Background: Maintaining a healthy diet is vital to avoid health-related issues, e.g., undernutrition, obesity and many non-communicable diseases. An indispensable part of the health diet is dietary assessment. Traditional manual recording methods are burdensome and contain substantial biases and errors. Recent advances in Artificial Intelligence, especially computer vision technologies, have made it possible to develop automatic dietary assessment solutions, which are more convenient, less time-consuming and even more accurate to monitor daily food intake. Scope and approach: This review presents one unified Vision-Based Dietary Assessment (VBDA) framework, which generally consists of three stages: food image analysis, volume estimation and nutrient derivation. Vision-based food analysis methods, including food recognition, detection and segmentation, are systematically summarized, and methods of volume estimation and nutrient derivation are also given. The prosperity of deep learning makes VBDA gradually move to an end-to-end implementation, which applies food images to a single network to directly estimate the nutrition. The recently proposed end-to-end methods are also discussed.
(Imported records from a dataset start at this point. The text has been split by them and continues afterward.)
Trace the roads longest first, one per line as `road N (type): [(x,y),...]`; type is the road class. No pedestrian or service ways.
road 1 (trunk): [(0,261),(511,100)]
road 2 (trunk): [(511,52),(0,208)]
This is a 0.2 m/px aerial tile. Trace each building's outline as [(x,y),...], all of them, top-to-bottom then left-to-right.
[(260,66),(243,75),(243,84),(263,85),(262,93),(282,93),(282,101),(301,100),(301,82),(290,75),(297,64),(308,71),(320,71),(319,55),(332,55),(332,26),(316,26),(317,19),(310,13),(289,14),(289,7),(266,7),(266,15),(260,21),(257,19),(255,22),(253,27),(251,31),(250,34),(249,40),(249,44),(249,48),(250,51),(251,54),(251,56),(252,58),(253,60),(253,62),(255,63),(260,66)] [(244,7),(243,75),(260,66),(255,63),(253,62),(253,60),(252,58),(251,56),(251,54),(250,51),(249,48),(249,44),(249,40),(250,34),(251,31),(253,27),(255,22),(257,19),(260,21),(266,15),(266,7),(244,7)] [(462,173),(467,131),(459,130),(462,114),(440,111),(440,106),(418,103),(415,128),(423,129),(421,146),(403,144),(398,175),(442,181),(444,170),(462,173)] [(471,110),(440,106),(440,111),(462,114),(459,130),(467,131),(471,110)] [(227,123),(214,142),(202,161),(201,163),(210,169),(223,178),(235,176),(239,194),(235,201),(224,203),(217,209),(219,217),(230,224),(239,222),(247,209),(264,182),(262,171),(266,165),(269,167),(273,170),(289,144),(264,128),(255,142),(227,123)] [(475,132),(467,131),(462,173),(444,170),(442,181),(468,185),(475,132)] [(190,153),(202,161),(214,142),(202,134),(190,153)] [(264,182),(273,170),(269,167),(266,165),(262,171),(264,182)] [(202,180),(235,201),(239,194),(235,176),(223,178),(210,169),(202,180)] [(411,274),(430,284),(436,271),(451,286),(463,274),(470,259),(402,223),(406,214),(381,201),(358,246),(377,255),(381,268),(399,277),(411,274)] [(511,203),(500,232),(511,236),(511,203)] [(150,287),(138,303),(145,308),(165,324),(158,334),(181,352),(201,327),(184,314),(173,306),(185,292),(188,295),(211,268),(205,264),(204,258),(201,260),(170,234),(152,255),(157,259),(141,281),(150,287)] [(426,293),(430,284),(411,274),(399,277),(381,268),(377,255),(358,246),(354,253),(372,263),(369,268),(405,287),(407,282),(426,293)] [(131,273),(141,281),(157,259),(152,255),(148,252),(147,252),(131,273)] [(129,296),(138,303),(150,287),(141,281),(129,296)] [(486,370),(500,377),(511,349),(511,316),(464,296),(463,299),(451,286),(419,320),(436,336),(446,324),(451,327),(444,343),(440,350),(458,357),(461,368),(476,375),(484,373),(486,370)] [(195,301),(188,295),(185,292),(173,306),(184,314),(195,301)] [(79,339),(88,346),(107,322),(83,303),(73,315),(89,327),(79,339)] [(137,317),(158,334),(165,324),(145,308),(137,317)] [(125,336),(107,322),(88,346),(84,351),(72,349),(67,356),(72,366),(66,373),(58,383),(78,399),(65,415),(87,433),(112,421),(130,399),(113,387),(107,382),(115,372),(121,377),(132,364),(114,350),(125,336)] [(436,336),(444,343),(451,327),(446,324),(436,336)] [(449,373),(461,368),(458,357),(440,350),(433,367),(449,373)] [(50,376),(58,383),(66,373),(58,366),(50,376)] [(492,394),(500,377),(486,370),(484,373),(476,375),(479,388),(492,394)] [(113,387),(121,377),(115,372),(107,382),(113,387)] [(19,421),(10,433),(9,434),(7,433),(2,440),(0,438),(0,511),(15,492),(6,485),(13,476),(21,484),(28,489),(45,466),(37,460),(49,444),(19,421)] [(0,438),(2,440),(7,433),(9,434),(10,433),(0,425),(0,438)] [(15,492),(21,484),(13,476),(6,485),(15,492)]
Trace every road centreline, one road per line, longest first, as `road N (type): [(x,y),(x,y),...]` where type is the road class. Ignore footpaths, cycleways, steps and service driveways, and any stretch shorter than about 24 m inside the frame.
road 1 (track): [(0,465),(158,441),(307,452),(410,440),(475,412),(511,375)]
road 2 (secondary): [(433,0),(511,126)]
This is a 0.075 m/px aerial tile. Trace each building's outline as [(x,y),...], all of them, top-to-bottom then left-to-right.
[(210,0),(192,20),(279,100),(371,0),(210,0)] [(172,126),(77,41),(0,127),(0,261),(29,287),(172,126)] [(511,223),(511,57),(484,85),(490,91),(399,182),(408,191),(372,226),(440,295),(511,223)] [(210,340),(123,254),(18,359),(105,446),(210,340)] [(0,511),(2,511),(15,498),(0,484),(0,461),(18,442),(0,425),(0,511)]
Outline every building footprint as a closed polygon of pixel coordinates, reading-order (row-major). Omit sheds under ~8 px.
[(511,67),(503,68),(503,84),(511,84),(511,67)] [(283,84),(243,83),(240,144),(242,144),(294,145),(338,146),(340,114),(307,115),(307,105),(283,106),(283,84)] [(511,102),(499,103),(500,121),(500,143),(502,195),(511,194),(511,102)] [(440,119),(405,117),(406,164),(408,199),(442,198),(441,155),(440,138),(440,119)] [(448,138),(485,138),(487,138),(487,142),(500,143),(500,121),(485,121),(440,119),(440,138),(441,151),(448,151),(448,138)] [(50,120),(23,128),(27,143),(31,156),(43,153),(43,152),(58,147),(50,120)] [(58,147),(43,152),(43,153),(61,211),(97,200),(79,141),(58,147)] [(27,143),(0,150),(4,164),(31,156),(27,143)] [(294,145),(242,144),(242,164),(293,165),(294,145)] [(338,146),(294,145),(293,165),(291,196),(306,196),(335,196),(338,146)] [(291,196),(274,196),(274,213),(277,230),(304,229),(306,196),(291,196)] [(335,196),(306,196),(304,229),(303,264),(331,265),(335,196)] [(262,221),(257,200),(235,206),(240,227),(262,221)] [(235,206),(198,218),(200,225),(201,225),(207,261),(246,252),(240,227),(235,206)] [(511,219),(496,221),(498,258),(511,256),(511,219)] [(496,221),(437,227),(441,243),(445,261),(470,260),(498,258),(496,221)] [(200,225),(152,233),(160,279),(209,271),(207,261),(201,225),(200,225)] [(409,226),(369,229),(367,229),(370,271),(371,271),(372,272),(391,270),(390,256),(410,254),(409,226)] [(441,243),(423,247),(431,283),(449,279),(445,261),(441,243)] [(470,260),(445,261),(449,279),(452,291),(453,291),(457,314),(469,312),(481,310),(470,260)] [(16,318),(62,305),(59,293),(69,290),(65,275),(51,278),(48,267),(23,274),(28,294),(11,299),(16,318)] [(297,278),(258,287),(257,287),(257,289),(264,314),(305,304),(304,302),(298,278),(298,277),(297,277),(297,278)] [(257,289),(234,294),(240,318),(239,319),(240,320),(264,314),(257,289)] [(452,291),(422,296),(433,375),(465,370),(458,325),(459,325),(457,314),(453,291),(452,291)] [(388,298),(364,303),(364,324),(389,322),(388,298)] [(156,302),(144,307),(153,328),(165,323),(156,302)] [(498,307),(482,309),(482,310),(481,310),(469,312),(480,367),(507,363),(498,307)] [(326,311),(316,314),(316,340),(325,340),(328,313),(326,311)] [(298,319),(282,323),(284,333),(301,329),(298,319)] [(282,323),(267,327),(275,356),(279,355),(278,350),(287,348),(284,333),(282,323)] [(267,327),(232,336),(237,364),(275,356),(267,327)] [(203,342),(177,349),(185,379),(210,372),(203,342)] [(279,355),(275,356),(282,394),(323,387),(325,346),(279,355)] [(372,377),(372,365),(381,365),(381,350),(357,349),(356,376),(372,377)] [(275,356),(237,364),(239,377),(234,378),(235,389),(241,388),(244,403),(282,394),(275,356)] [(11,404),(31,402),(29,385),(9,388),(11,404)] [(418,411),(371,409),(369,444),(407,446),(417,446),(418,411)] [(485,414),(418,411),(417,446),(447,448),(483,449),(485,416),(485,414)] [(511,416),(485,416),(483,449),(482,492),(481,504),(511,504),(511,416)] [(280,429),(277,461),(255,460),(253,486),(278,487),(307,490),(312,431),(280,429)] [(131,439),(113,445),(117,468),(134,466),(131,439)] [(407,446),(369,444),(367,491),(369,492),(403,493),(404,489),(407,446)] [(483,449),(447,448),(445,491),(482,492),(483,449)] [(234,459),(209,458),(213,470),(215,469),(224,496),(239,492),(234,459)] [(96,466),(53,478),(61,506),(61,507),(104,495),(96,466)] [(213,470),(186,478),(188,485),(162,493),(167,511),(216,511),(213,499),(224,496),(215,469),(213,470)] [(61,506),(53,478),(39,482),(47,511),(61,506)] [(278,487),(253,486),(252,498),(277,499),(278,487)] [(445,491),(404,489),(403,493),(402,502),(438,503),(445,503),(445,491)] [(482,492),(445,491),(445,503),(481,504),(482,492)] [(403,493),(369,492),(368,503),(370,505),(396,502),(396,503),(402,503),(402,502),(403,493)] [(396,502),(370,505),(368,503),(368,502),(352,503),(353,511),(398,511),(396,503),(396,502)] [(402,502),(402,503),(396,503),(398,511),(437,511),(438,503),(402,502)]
We further analyze existing dietary assessment datasets, indicating that one large-scale benchmark is urgently needed, and finally highlight key challenges and future trends for VBDA. Key findings and conclusions: After thorough exploration, we find that multi-task end-to-end deep learning approaches are one important trend of VBDA. Despite considerable research progress, many challenges remain for VBDA due to the meal complexity. We also provide the latest ideas for future development of VBDA, e.g., fine-grained food analysis and accurate volume estimation. This survey aims to encourage researchers to propose more practical solutions for VBDA.